**What is expected:** Lines from the top of the listing down to the one with "本帖最后由 loliwansui87 于 2020-10-6 01:37 编辑", inclusive, are to be copied exactly.

**Data:**
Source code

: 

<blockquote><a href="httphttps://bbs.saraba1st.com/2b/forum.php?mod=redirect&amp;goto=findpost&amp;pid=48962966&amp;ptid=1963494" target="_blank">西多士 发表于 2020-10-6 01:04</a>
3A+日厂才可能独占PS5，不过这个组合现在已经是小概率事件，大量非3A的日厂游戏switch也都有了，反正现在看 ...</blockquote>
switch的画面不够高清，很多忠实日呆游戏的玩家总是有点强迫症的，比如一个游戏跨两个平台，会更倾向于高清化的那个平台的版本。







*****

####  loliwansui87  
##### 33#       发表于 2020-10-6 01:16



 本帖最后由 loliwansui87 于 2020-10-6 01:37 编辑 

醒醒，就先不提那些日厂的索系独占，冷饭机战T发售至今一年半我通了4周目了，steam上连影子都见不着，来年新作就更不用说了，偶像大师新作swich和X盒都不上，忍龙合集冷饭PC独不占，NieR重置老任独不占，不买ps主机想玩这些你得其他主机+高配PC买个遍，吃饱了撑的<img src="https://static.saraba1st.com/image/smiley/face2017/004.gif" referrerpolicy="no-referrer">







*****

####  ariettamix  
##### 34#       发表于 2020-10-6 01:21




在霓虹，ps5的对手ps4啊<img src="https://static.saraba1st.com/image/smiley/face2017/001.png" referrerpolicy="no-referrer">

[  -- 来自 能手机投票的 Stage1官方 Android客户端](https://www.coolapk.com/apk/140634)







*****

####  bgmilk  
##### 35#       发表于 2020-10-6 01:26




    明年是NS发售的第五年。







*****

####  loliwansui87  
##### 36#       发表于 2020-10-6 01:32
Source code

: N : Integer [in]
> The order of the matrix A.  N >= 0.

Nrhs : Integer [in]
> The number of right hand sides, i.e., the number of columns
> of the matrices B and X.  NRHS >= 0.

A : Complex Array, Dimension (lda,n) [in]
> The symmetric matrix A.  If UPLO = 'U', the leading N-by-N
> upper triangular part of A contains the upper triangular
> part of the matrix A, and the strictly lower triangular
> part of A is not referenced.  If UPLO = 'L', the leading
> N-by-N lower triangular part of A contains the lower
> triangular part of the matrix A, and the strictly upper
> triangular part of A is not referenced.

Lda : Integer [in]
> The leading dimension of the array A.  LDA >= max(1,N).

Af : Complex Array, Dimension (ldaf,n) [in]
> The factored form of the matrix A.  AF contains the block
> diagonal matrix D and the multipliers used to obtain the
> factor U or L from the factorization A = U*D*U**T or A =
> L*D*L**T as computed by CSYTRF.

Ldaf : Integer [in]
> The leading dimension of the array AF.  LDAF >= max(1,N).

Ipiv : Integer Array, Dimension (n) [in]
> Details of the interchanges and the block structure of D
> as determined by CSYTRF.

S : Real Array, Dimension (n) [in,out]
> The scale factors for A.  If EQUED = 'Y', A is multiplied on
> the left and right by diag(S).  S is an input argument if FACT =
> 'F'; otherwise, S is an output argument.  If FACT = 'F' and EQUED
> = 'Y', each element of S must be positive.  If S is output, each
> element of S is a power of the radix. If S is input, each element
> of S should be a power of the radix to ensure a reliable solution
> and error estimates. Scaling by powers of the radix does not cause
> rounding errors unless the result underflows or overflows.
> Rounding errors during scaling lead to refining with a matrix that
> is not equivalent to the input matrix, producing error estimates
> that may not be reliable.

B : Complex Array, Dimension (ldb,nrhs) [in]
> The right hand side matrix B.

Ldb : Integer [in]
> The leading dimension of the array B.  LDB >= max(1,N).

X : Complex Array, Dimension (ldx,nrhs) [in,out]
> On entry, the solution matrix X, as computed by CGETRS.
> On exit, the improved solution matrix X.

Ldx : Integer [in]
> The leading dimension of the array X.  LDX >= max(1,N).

**Exercise solution:**
Source code

: 

<blockquote><a href="httphttps://bbs.saraba1st.com/2b/forum.php?mod=redirect&amp;goto=findpost&amp;pid=48962966&amp;ptid=1963494" target="_blank">西多士 发表于 2020-10-6 01:04</a>
3A+日厂才可能独占PS5，不过这个组合现在已经是小概率事件，大量非3A的日厂游戏switch也都有了，反正现在看 ...</blockquote>
switch的画面不够高清，很多忠实日呆游戏的玩家总是有点强迫症的，比如一个游戏跨两个平台，会更倾向于高清化的那个平台的版本。







*****

####  loliwansui87  
##### 33#       发表于 2020-10-6 01:16



 本帖最后由 loliwansui87 于 2020-10-6 01:37 编辑 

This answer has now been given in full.